MotionScan’s debut in a video game is one thing; the real test is whether it will take off in other mediums, or fade like Betamax to motion capture’s VHS. Actor John Noble, who plays property developer Leland Monroe in the game, is convinced that it’s the start of something big. “I felt I was coming in at the birth of something,” he says. “No question it’s going to be a major part of entertainment. A lot of actors are worried about animation taking over the world. But what this shows is that you’re still going to have to act; they’ll just put it in a different form. I’ve had this argument with actors who think we’ll all be out of work in 15 years. I just don’t believe that. There’ll always need to be the human aspect in there, and MotionScan supports that argument so strongly.”
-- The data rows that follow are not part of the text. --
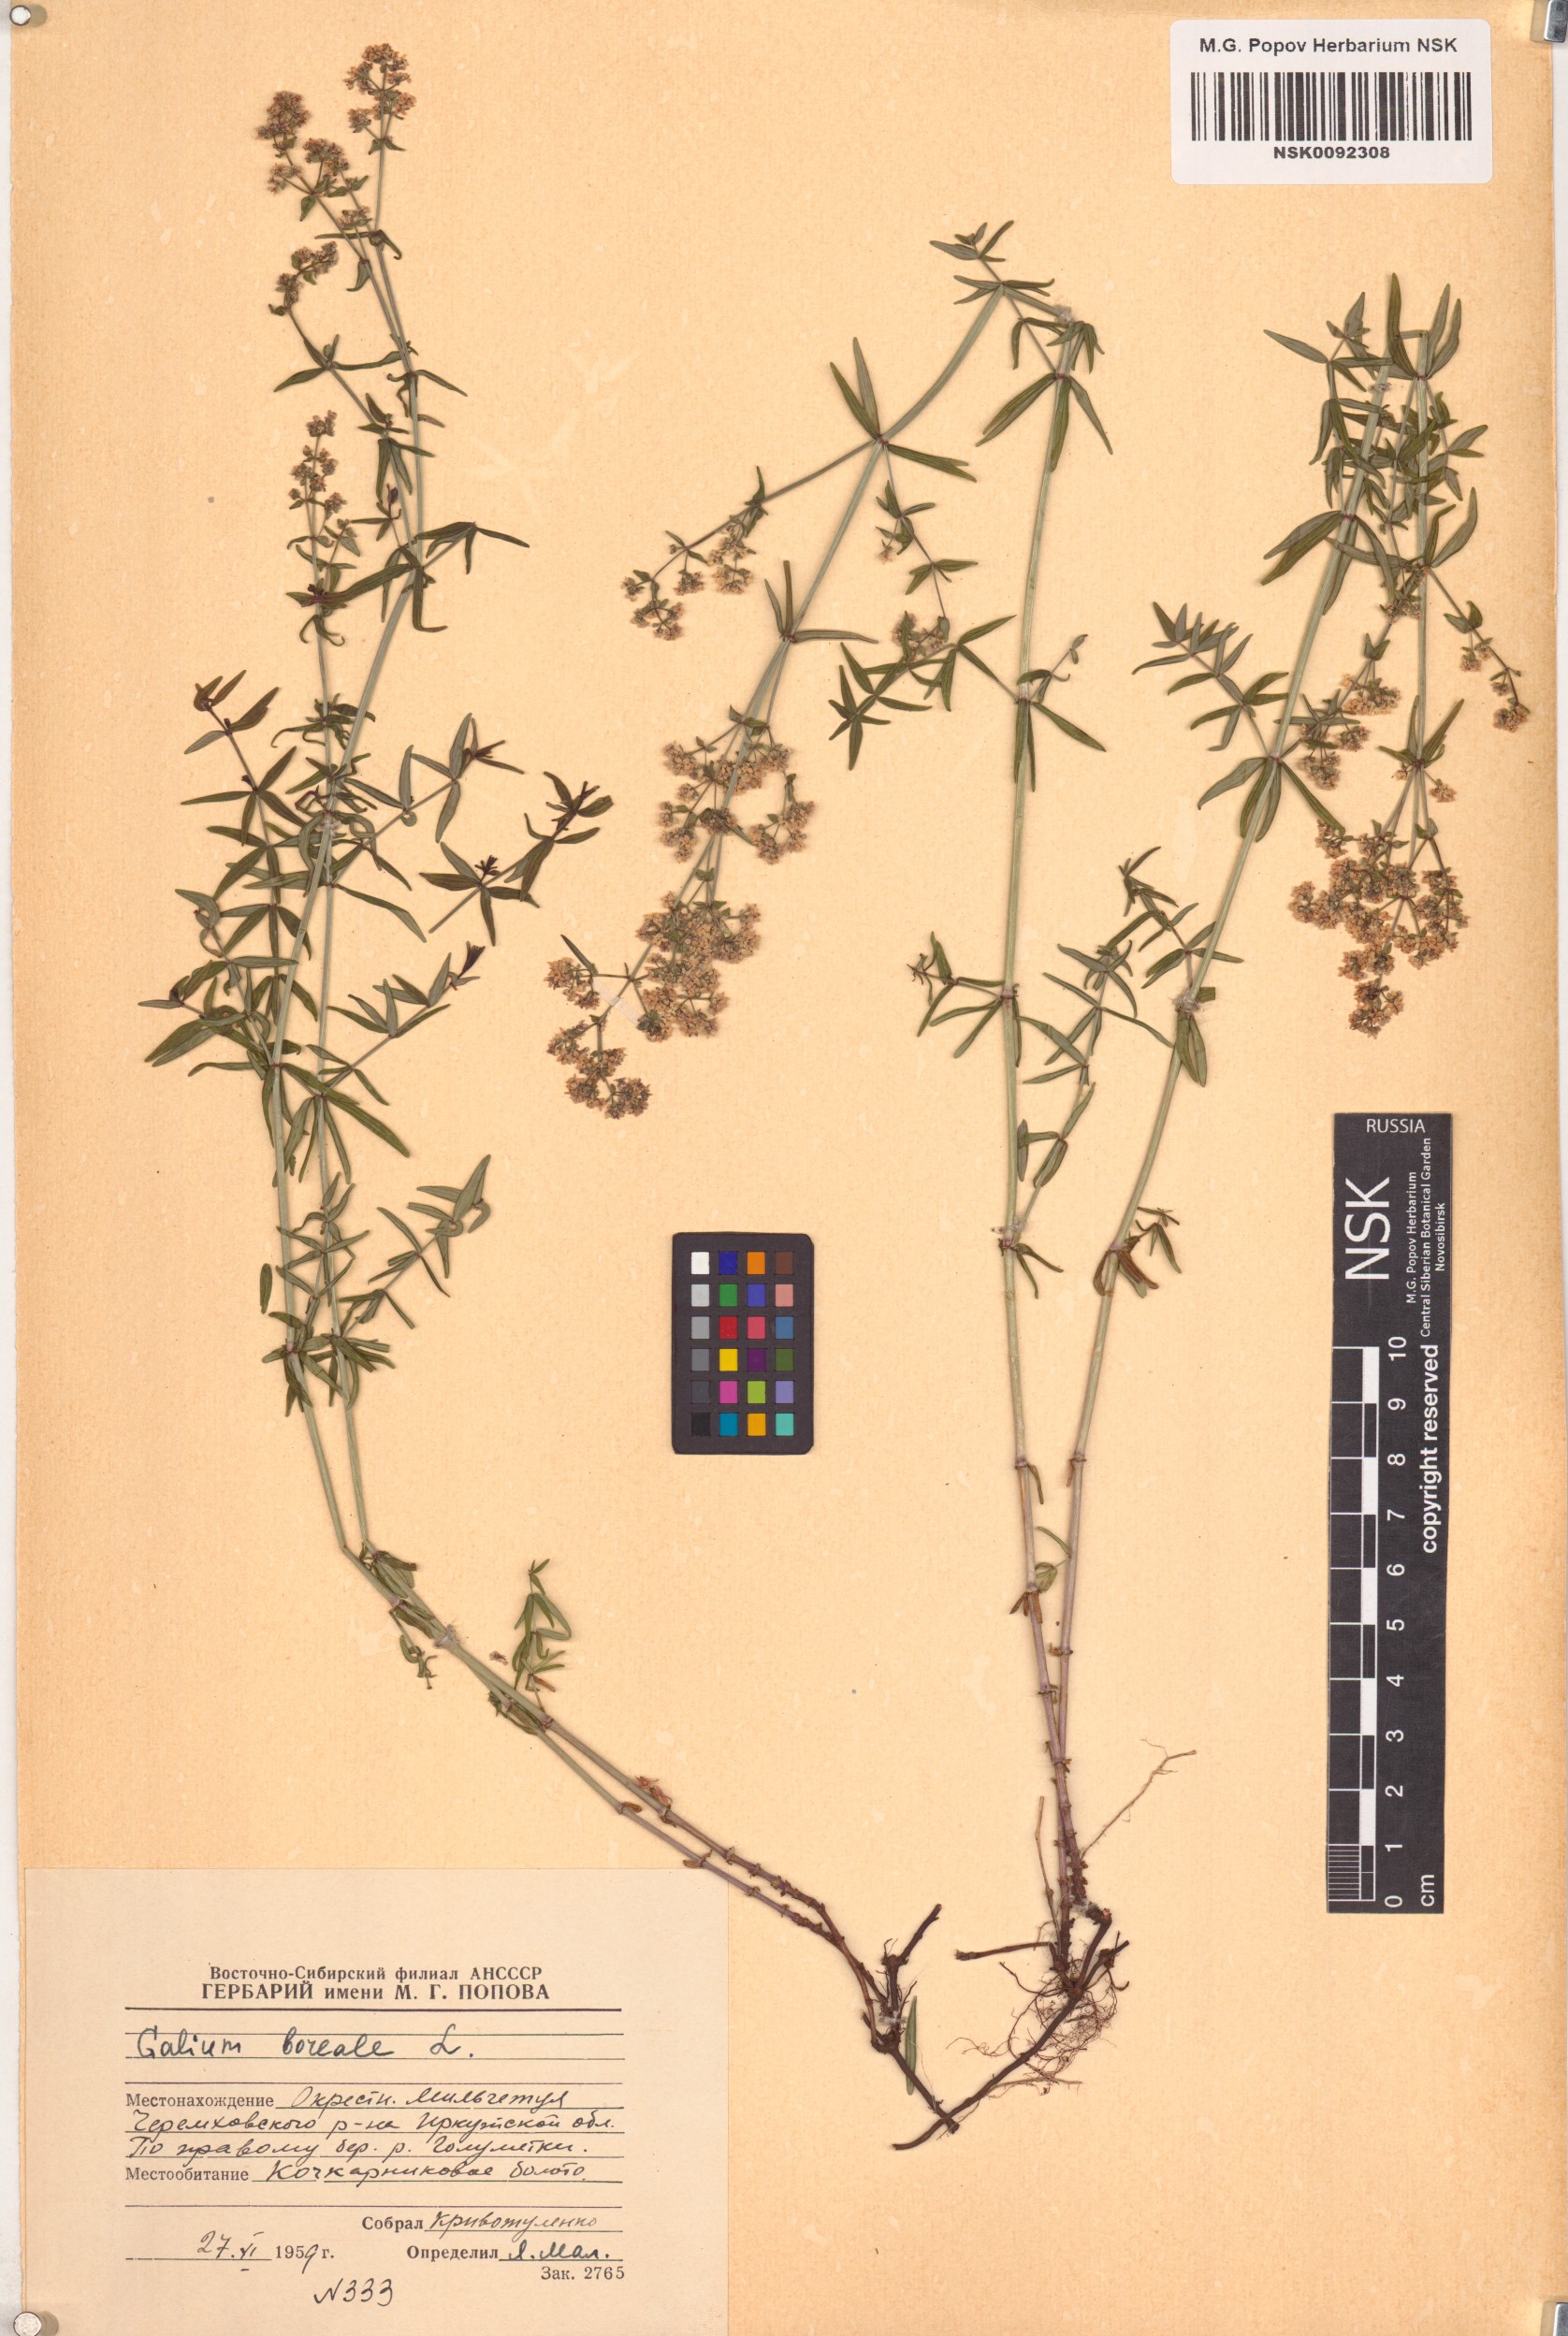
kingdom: Plantae
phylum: Tracheophyta
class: Magnoliopsida
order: Gentianales
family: Rubiaceae
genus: Galium
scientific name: Galium boreale
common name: Northern bedstraw
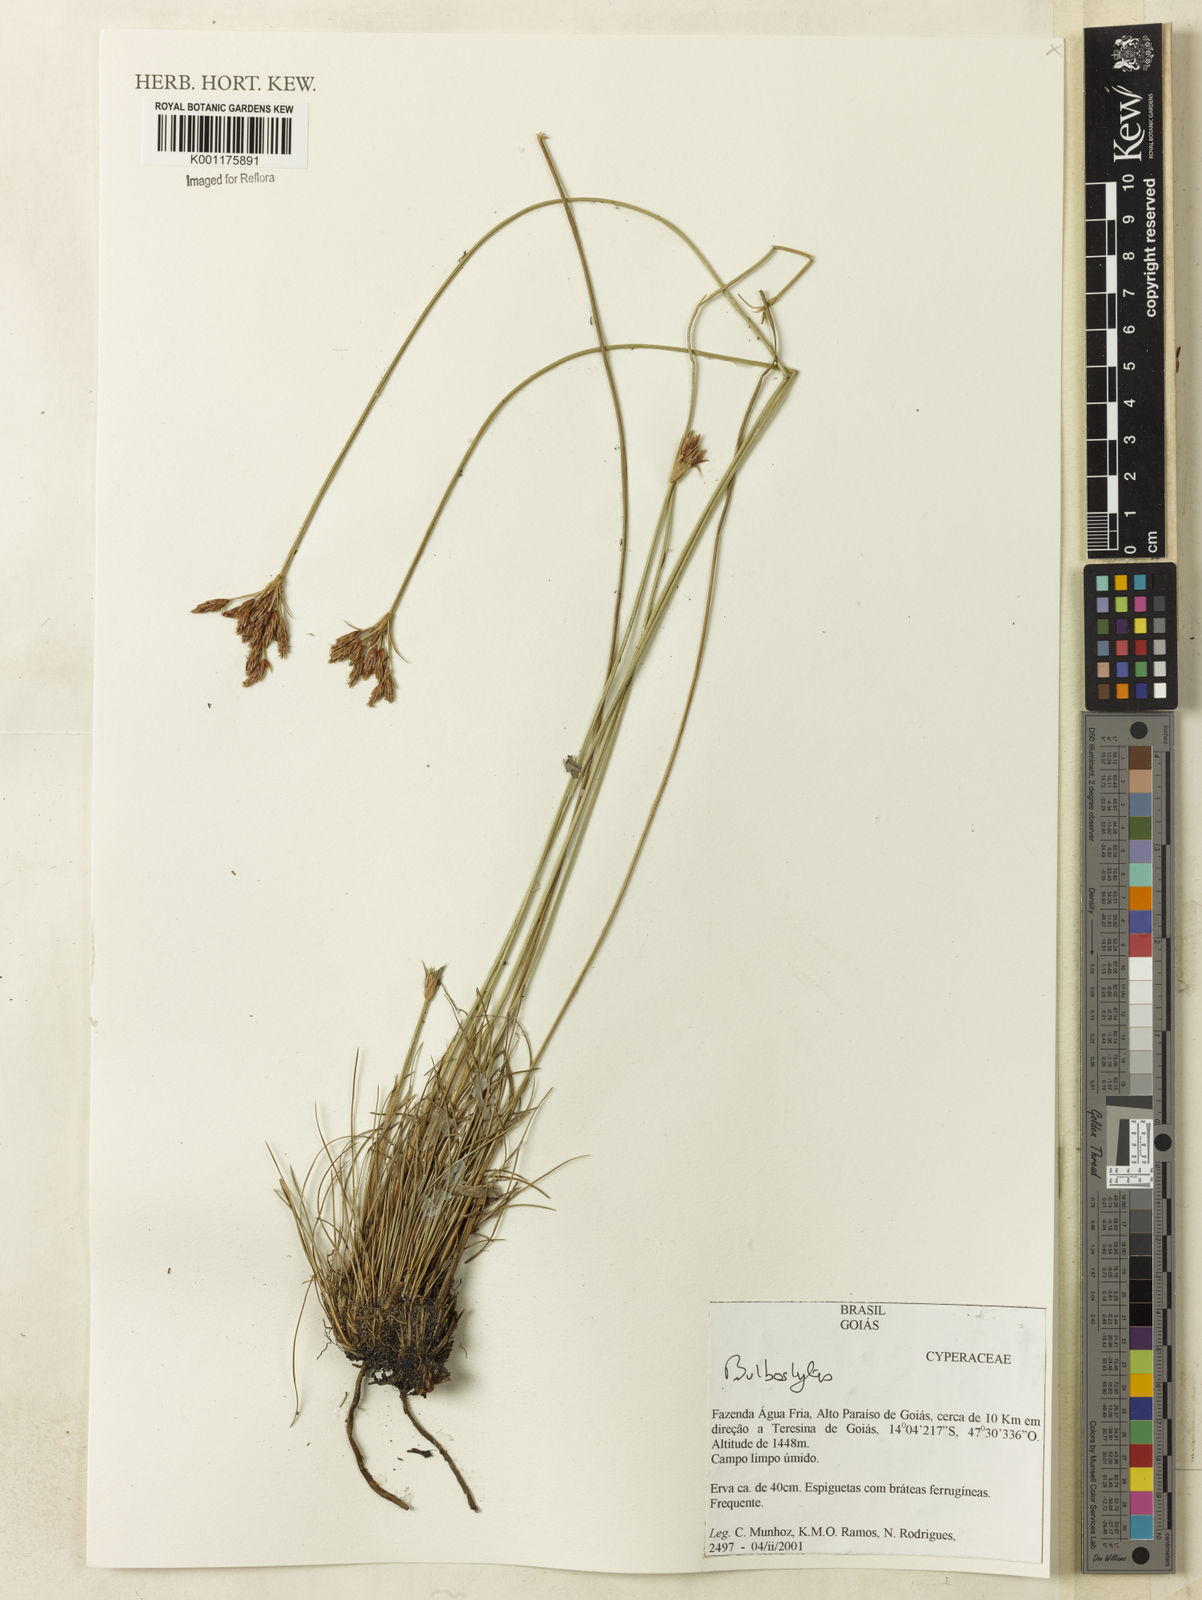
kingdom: Plantae
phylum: Tracheophyta
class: Liliopsida
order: Poales
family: Cyperaceae
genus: Bulbostylis
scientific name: Bulbostylis
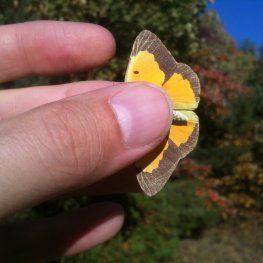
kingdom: Animalia
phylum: Arthropoda
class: Insecta
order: Lepidoptera
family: Pieridae
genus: Colias
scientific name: Colias eurytheme
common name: Orange Sulphur
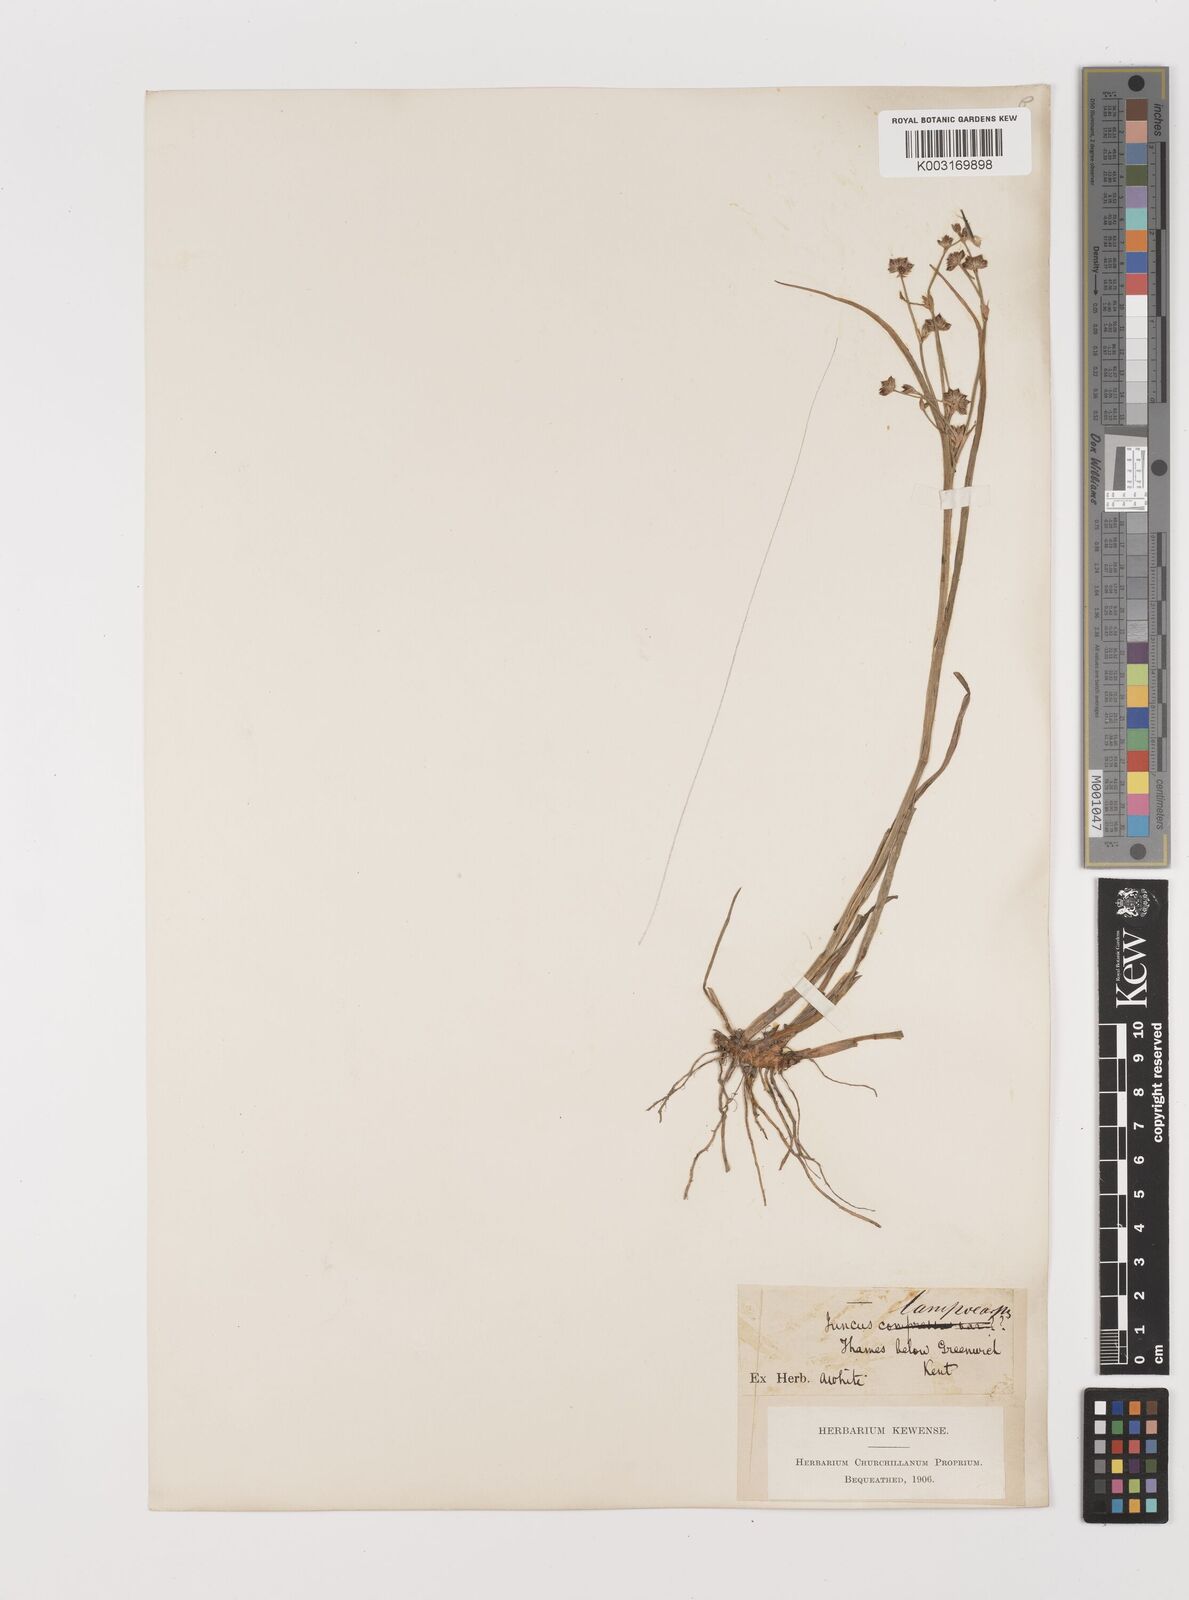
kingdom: Plantae
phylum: Tracheophyta
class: Liliopsida
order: Poales
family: Juncaceae
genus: Juncus
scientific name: Juncus articulatus
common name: Jointed rush
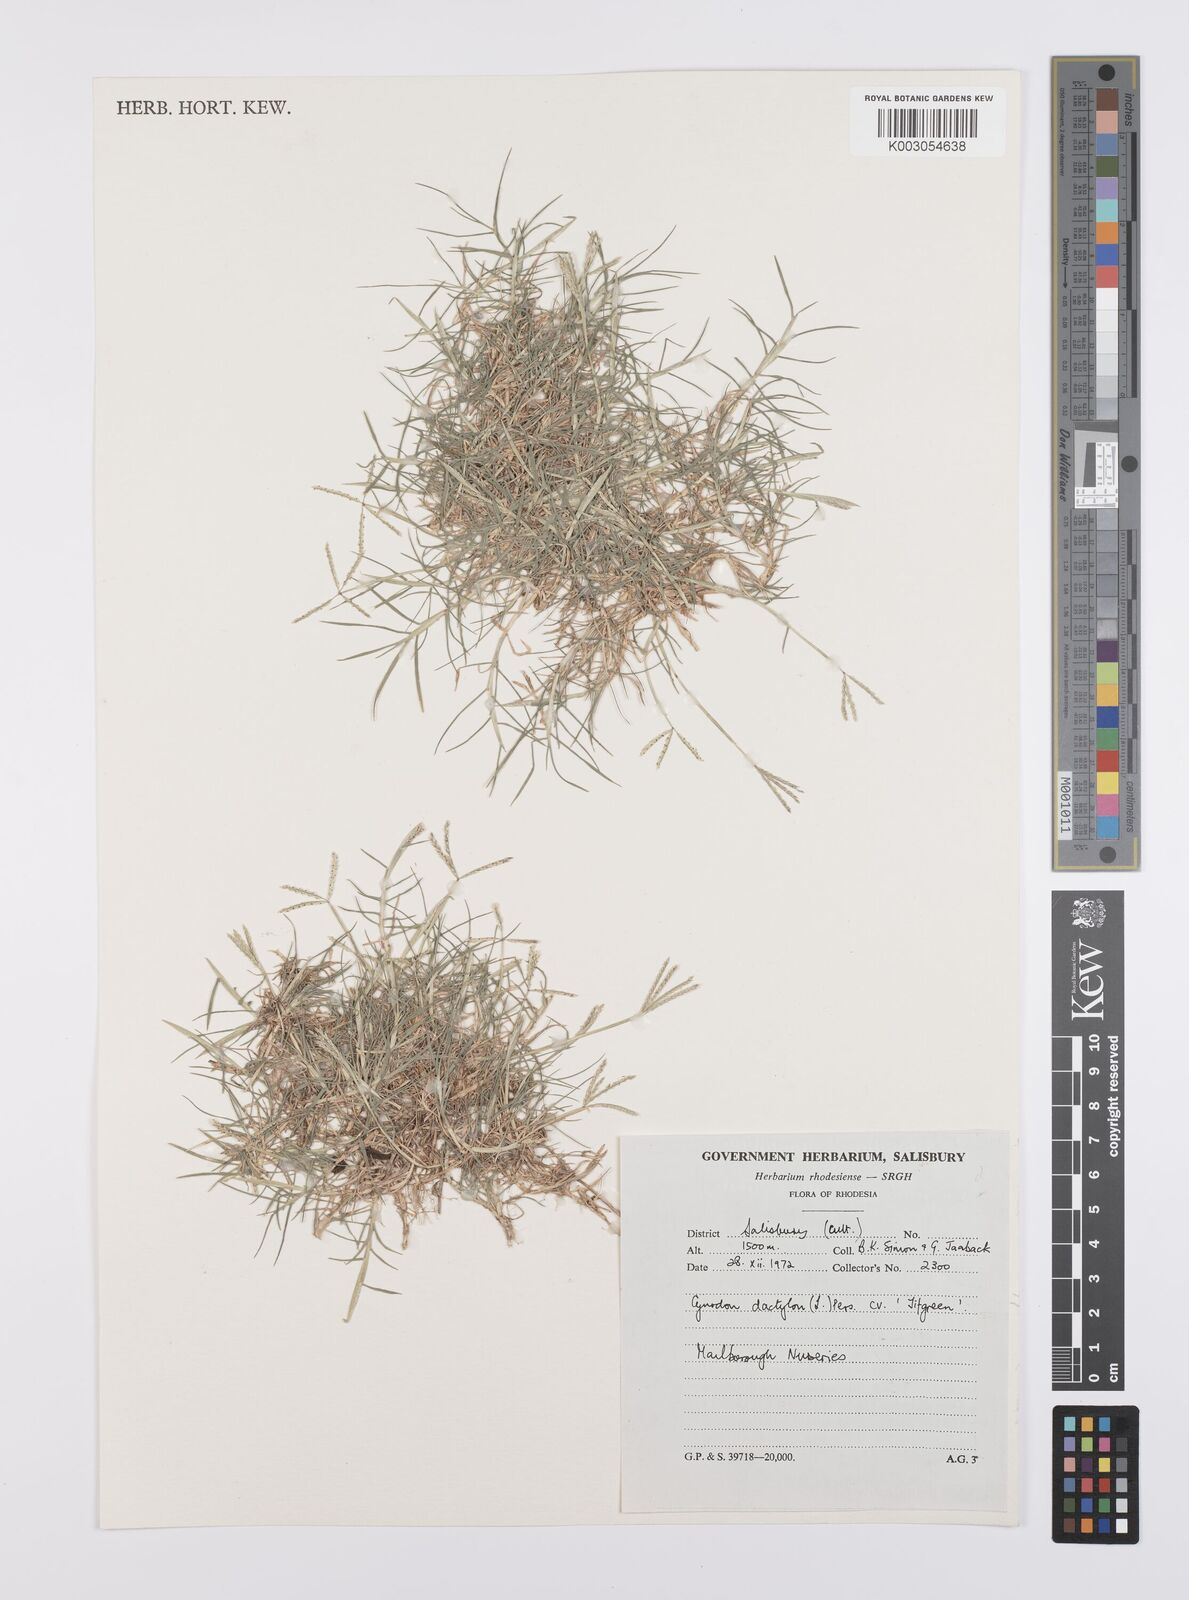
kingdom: Plantae
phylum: Tracheophyta
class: Liliopsida
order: Poales
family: Poaceae
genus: Cynodon
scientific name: Cynodon dactylon
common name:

And an even stronger suggestion of its potential comes from the man who’s really in the know. “There are other companies already using it,” reveals Team Bondi’s McNamara. “And I hope there will be even more when people have played the game. We’re also talking to lots of film people. But I can’t say too much about that.” And then there’s the next step, which is full-body MotionScan. “At the moment we capture 1GB of data per second. Full-body takes a lot more. We’re working on it, but it’s a couple of years away.”

While you’re waiting for that, there is, of course, LA Noire to be getting your teeth into. A game with the impact of a Colt .38 at close range. And this time, that really is our final stab at a Chandler-esque flourish.